International Journal of Electrical Engineering Education,  Oct 2001  by Leeson, Mark

D. Schlichtharle, Digital Filters: Basics and Design, Springer, 2000, 361 pp., L34; $54.95.

This is a very timely volume given the ever-increasing use of digital signal processing in modern devices such as mobile telephones, digital television and digital audio. It can be considered as two portions; chapters one to five (approximately one third of the book) are relatively brief and review the background necessary for the study of digital filters. In contrast, the remaining chapters (six to nine) constitute a more detailed treatment of material that is either advanced or necessary for practical filter realisation. The level is early postgraduate or advanced undergraduate but the book is not designed as a course text so does not offer problems and solutions at the end of each chapter.

The first chapter is a very brief review of the fundamentals of transforms and transfer functions for continuous time systems. This is followed by a second, longer, chapter that develops in a concise manner the theory of analogue filters from ideal lowpass to classic practical designs, such as Butterworth and Chebyshev. To round off the chapter, highpass, bandpass and bandstop filters are obtained from the lowpass case by means of transformations of the frequency variable.

Chapter three lays the foundations for discrete time analysis, covering the z-transform and discrete convolution. This leads naturally to the fourth chapter discussing the link between the continuous and discrete domains, namely sampling. Overviews of the theoretical background, with the appropriate mathematical analysis, and also the practical aspects are given.

The structure of digital filters is introduced in chapter five, beginning with FIR filters after a short preamble. Direct form IIR filters are then presented followed by a short general discussion of stability and minimum phase filters. Subsequently the idea of state space structures permits the development of the IIR normal form. The final sections of the chapter develop wave filters, concentrating on the lowpass case since a full coverage of this topic would considerably lengthen the book.

Chapters six and seven are concerned with the design of IIR and FIR filters, which require very different design techniques. The former are discussed first and their relationship to continuous time filters examined leading to a description of methods for design in both the time and the frequency domains. The chapter concludes with some examples of filter design given definite requirements, such as a prescribed time delay. The approach required for FIR design is then covered in the seventh chapter, which describes the use of frequency sampling, mean square error minimisation and Chebyshev approximation. In each case examples are used to demonstrate the strengths and weaknesses of the filters resulting from these procedures.

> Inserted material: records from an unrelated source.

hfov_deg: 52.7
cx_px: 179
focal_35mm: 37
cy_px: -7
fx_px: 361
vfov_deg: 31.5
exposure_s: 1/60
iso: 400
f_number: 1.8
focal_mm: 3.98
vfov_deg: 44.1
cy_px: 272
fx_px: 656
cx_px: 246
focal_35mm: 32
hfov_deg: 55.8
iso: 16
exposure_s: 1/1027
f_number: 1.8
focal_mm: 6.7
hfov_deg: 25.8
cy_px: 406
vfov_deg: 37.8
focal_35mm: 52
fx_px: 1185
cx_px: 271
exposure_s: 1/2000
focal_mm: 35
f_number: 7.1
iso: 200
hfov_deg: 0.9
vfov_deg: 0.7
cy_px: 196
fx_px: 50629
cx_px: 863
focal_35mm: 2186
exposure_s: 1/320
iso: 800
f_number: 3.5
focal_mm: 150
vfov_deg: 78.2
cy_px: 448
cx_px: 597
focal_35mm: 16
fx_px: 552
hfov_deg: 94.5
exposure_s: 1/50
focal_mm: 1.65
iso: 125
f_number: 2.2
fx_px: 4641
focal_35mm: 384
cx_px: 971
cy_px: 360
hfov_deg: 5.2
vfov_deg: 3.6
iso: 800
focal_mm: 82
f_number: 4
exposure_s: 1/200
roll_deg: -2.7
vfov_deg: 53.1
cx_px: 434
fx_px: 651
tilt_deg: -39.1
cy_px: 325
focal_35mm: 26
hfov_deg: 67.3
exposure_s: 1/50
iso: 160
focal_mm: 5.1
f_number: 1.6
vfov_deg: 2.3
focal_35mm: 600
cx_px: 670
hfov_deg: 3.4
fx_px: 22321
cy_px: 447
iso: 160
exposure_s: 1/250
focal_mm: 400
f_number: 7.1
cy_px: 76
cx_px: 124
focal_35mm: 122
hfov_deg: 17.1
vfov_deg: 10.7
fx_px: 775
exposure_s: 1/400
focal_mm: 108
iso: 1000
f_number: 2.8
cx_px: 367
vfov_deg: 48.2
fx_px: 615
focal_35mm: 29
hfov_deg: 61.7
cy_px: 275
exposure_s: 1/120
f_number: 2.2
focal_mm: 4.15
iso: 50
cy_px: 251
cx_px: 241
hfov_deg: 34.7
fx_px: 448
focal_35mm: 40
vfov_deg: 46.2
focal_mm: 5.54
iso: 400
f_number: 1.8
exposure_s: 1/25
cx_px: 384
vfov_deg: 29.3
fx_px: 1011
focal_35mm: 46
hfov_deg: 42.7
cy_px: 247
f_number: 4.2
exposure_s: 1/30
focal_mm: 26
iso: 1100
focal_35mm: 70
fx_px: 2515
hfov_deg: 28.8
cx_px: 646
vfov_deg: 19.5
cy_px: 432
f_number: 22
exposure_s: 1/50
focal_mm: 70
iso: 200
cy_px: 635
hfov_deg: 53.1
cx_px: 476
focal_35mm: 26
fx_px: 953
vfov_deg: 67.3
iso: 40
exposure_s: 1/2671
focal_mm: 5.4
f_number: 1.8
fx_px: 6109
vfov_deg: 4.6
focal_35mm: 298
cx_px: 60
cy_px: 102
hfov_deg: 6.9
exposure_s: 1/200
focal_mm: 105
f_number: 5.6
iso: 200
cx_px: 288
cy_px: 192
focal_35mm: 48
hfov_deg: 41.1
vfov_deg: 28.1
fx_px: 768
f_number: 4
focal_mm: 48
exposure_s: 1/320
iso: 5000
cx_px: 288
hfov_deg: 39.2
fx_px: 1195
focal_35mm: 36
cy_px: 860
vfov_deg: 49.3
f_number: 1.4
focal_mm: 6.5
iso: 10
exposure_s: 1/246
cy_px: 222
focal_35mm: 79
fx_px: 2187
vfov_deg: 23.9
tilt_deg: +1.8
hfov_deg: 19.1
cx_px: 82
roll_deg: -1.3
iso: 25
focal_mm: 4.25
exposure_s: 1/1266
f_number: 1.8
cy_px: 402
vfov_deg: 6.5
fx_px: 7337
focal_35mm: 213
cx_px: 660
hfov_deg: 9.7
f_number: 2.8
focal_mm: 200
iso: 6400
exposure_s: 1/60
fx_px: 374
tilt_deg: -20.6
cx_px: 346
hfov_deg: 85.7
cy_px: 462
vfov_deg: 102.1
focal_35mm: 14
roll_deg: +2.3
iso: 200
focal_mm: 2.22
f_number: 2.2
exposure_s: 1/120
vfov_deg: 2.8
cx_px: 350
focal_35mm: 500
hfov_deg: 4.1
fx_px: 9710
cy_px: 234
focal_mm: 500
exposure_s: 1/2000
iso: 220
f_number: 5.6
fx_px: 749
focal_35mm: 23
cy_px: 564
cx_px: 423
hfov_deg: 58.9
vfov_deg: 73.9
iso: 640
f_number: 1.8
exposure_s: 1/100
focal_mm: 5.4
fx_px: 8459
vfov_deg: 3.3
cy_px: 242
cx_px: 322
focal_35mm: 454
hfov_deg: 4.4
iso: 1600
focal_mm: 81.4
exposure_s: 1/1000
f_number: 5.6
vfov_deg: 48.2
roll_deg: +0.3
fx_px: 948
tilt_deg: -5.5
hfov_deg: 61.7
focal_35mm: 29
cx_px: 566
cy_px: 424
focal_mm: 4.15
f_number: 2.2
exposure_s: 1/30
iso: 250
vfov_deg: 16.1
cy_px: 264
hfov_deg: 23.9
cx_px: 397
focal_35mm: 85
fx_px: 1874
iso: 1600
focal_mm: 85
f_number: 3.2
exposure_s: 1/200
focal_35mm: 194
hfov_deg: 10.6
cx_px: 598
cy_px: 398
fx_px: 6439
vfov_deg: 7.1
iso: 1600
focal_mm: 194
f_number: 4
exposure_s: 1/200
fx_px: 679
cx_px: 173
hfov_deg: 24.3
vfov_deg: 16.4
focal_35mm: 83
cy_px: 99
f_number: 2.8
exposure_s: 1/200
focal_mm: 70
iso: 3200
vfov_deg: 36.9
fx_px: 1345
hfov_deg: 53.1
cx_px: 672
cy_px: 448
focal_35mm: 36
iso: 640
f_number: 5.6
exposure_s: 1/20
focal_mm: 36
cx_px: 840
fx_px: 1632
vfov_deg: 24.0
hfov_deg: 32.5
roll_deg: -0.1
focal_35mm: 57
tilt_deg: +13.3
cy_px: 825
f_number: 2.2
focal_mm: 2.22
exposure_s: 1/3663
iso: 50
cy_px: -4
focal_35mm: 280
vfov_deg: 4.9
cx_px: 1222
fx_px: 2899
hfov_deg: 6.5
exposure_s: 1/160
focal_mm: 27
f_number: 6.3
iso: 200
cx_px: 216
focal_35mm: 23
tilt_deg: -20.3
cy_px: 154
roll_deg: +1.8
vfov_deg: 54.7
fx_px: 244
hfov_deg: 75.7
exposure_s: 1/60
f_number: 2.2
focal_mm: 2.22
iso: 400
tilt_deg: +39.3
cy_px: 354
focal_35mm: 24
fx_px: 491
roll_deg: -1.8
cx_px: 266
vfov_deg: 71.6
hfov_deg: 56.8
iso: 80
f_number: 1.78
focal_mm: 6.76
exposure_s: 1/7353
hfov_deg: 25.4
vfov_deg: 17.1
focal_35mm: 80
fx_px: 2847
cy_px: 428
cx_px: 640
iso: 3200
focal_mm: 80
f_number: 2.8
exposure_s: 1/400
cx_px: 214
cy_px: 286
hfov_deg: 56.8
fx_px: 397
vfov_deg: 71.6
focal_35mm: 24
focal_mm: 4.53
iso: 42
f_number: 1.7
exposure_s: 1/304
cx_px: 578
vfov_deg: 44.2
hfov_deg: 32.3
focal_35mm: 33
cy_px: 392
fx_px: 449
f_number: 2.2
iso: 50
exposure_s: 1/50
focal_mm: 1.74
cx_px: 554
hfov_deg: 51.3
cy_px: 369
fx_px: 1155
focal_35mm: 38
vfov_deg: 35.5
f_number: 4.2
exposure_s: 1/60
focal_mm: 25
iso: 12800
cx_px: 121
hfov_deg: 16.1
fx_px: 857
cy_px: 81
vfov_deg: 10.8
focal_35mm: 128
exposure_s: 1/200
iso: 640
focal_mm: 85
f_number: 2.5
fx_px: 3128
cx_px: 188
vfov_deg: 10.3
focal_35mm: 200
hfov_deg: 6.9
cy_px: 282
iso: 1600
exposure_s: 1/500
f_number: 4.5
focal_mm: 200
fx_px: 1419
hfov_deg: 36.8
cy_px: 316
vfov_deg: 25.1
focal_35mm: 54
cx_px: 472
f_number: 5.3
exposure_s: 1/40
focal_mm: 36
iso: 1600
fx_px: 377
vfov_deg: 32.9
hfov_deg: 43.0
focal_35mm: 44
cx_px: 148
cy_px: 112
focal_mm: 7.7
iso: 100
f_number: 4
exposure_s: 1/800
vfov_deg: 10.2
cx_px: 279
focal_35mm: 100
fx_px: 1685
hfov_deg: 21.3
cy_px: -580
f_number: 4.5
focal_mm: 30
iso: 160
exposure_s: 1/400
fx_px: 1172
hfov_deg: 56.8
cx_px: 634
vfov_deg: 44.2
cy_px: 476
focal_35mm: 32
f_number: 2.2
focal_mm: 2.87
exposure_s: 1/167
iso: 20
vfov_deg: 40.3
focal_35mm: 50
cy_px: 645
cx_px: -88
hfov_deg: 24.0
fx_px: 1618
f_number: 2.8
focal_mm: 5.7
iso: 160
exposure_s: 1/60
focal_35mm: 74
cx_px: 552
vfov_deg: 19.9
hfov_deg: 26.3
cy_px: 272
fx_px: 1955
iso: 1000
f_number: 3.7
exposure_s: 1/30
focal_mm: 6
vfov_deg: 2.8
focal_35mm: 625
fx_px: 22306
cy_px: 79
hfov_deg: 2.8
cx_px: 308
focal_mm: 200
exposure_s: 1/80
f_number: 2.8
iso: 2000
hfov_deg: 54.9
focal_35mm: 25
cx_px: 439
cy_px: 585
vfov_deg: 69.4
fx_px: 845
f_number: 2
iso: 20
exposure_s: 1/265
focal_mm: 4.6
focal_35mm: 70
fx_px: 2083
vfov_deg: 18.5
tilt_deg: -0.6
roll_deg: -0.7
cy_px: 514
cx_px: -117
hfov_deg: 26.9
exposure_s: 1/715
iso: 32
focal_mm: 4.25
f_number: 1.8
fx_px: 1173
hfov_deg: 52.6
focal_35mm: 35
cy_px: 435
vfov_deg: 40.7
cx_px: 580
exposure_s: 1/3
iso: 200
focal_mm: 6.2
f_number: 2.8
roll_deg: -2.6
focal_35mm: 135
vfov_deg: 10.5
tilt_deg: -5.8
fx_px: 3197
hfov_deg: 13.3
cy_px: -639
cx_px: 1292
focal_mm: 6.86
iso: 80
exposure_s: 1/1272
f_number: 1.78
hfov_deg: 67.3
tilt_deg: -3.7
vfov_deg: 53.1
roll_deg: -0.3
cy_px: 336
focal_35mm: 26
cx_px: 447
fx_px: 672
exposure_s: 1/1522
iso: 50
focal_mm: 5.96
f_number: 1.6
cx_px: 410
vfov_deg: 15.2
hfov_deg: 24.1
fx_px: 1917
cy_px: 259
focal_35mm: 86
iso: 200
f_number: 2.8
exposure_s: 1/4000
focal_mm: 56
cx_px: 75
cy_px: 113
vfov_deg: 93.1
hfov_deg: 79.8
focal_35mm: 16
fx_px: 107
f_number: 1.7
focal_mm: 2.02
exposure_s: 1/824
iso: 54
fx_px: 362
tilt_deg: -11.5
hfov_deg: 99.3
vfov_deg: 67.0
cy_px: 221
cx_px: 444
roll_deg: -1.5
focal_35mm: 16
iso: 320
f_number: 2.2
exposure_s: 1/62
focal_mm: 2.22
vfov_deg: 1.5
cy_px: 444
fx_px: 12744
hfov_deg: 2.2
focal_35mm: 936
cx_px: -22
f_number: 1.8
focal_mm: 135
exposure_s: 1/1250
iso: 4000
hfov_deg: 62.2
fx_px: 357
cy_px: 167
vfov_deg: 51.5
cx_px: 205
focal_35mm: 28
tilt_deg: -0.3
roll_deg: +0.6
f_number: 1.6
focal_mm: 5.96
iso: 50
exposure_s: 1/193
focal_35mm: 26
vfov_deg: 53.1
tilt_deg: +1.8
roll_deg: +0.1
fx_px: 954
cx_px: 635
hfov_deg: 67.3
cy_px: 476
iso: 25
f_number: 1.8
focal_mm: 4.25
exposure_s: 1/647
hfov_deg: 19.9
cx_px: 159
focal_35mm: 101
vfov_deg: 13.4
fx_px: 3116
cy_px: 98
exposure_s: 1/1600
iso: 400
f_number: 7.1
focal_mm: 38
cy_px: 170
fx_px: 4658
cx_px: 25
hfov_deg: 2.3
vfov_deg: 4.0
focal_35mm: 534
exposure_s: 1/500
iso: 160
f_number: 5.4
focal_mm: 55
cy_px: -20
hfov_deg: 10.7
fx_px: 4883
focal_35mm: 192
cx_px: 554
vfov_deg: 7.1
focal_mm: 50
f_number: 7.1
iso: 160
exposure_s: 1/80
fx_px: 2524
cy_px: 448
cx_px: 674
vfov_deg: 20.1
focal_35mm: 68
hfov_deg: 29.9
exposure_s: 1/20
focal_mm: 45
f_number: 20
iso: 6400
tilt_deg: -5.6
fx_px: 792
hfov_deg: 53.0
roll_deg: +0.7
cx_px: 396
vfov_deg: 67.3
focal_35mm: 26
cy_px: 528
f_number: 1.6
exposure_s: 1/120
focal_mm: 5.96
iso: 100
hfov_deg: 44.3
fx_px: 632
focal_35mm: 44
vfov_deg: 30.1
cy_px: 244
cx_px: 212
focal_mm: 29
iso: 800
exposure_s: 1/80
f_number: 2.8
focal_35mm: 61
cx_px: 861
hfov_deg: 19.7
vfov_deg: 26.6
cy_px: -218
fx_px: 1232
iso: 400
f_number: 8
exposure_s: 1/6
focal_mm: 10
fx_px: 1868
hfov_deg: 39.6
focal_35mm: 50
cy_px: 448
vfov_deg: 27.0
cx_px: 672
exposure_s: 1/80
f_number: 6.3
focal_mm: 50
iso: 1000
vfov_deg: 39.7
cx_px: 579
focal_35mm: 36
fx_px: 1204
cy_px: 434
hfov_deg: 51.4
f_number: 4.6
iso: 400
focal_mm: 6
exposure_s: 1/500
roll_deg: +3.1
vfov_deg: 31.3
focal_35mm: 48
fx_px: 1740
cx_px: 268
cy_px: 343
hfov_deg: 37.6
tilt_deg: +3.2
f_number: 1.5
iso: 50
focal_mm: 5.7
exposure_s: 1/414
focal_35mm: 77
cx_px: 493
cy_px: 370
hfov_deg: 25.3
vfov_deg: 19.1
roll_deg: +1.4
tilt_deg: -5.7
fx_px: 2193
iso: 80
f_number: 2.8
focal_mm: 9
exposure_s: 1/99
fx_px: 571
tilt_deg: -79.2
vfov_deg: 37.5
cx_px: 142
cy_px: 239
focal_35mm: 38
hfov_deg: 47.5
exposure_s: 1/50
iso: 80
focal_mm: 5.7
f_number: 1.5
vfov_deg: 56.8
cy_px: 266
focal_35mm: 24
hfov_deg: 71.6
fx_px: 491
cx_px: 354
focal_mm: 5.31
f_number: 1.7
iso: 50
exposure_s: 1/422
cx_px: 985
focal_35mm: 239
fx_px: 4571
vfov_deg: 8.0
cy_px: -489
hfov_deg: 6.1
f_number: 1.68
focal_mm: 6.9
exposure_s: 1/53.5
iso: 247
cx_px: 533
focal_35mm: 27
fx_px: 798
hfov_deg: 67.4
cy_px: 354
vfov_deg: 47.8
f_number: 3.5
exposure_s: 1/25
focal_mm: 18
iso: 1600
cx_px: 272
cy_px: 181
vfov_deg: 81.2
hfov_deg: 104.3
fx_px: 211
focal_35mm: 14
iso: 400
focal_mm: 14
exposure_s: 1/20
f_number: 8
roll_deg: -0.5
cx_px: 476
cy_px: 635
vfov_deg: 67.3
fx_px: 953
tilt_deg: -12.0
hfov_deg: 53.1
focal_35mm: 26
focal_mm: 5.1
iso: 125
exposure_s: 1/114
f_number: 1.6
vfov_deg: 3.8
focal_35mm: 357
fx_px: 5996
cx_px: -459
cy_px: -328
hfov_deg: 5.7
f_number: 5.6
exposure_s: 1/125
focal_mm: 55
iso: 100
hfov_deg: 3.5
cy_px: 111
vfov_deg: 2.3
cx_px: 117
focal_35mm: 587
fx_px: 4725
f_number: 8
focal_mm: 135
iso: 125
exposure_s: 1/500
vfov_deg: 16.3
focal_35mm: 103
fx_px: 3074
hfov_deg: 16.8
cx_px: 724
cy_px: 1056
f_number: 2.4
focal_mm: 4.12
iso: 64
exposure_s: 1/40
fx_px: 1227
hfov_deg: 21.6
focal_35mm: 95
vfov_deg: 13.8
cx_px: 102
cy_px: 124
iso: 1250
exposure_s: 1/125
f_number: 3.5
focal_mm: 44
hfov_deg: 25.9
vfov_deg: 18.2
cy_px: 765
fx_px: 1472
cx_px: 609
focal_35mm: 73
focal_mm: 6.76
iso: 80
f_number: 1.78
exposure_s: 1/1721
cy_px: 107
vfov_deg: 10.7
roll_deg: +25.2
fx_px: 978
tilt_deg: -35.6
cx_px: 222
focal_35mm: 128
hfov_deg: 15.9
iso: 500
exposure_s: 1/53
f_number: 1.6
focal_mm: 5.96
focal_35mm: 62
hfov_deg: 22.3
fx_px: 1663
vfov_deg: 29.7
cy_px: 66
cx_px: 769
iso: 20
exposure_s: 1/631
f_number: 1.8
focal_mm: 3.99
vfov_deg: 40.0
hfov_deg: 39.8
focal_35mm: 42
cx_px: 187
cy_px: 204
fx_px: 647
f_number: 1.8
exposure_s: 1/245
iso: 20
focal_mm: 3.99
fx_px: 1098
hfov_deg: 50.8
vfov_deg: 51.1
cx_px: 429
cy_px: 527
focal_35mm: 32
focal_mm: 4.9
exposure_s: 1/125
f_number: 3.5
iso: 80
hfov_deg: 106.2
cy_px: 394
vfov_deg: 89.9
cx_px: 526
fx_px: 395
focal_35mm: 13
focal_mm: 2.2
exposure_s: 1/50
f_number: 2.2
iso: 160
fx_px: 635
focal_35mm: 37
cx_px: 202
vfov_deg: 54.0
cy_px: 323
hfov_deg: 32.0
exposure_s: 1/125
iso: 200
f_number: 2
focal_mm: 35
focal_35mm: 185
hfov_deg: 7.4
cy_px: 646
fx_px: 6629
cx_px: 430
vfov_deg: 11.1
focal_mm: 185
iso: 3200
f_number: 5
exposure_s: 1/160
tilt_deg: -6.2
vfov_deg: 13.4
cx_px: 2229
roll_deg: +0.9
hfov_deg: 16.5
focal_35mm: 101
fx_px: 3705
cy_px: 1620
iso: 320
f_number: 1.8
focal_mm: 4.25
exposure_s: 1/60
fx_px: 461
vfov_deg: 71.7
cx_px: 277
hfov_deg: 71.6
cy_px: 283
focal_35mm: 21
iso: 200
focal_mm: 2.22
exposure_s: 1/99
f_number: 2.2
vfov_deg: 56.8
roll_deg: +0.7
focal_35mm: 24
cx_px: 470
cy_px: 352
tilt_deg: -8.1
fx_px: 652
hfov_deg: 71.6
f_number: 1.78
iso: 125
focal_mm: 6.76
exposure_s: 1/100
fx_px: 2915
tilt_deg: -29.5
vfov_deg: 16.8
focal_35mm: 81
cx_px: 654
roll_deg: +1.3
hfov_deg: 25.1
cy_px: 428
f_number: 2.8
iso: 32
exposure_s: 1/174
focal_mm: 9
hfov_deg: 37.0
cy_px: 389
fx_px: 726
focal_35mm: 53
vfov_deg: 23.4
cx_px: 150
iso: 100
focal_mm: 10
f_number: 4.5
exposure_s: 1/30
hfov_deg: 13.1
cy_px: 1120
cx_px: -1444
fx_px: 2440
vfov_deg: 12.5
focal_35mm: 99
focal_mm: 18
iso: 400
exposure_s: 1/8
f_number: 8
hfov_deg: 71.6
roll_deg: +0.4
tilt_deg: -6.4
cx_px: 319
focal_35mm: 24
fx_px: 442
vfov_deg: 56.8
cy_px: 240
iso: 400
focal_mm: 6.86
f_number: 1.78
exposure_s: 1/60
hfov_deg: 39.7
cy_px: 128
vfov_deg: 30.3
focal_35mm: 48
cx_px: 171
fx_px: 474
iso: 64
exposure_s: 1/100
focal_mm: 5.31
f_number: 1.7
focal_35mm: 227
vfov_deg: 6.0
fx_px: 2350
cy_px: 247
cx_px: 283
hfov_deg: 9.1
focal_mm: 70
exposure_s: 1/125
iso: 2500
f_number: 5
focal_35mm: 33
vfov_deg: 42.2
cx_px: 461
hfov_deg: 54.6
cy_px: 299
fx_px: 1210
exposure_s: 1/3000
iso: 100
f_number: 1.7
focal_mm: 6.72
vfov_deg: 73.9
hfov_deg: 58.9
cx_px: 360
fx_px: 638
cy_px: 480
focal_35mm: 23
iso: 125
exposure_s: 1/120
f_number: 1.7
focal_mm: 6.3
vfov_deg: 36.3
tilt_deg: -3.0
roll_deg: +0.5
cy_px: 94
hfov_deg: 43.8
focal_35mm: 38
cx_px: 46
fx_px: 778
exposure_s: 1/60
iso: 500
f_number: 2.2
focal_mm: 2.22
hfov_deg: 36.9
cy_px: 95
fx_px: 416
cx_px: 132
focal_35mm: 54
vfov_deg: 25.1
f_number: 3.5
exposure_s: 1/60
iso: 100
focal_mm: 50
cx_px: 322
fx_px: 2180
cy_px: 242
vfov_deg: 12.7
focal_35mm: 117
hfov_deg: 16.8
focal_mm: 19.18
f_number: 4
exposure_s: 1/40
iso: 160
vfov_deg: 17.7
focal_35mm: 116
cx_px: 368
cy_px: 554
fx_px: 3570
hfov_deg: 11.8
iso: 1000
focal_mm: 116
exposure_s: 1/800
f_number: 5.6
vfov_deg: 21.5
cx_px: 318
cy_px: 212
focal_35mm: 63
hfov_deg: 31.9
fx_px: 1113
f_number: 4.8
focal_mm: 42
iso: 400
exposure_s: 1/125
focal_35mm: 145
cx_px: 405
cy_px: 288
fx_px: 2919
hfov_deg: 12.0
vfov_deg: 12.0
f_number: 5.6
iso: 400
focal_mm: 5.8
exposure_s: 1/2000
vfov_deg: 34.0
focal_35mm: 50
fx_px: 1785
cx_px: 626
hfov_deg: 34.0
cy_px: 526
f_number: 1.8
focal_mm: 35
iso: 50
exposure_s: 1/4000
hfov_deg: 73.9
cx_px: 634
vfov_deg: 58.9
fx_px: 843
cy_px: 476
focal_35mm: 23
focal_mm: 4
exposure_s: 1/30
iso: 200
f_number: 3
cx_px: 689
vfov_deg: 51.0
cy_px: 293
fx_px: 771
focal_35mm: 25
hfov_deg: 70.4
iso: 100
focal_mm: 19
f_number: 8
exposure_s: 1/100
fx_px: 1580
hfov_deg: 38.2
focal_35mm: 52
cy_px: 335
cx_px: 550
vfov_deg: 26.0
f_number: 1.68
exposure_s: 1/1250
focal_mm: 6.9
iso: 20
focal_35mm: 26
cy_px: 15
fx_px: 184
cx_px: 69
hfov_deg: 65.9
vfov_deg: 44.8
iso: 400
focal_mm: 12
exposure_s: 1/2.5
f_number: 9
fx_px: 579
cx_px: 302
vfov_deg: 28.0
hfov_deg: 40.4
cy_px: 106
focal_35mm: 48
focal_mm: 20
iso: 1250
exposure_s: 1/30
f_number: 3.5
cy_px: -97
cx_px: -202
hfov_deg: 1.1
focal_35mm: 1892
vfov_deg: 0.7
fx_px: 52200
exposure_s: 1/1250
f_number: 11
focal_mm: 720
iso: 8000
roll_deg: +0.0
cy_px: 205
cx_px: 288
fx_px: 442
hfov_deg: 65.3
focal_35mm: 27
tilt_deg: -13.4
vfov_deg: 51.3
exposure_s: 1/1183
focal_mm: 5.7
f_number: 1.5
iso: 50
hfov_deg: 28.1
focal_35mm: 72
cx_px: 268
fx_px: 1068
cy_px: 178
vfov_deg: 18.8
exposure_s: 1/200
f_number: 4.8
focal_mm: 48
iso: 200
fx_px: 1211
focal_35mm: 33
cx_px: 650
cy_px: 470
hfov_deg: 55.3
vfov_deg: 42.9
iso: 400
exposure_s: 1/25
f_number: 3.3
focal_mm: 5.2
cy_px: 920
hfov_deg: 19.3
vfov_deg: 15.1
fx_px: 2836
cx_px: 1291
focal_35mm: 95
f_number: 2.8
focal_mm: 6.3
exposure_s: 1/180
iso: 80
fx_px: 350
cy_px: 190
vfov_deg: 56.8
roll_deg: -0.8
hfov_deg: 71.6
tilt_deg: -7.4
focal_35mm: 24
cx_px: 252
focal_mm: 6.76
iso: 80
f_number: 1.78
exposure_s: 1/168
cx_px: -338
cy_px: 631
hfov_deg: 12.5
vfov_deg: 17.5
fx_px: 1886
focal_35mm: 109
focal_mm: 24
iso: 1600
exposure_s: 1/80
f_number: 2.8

It is the eighth chapter that distinguishes this book from a standard undergraduate text as it goes far beyond what is necessary to understand and design a filter under examination conditions. All real filters must take account of the finite precision available to represent their coefficients. The importance of this fact to filters, and hence modern life, warrants the inclusion of a chapter that forms in excess of 20% of the book. After a review of number representation, quantisation is introduced leading to discussion of noise performance and its optimisation with the constraint of finite word lengths. Next there is an interesting discussion of the effect of finite coefficient wordlength on poles and zeros. The resulting impact upon filter characteristics is discussed with conclusions regarding the robustness, or otherwise, of the structures presented in chapter five. Following this, limit cycles are comprehensively discussed in the context of the options for the quantisation of signals. The problem of instability, which leads to the oscillations in question, is explored via a constructive approach leading to diagrams of coefficient regions that avoid limit cycles.

Chapter nine is a fairly short round up of the practicalities of analogue-to-digital and digital-to-analogue conversion, including the topic of oversampling that is much used in modern commercial digital signal processing devices. The appendices are gathered in a tenth chapter and cover nomenclature, sixty references, filter design tables and design programmes in Borland's Turbo Pascal.

This book fills a useful slot in the field of digital signal processing. By focussing on filters alone it remains a manageable size whilst allowing very detailed consideration of essential issues such as limit cycles. The aim is to give insight into digital filter characteristics plus design at a high level and this is achieved with a great degree of success. Although chapters one to five may be found elsewhere, the book would look very odd without them. Readers already in possession of a good digital signal processing text should still find this book worth buying for chapters six to nine alone.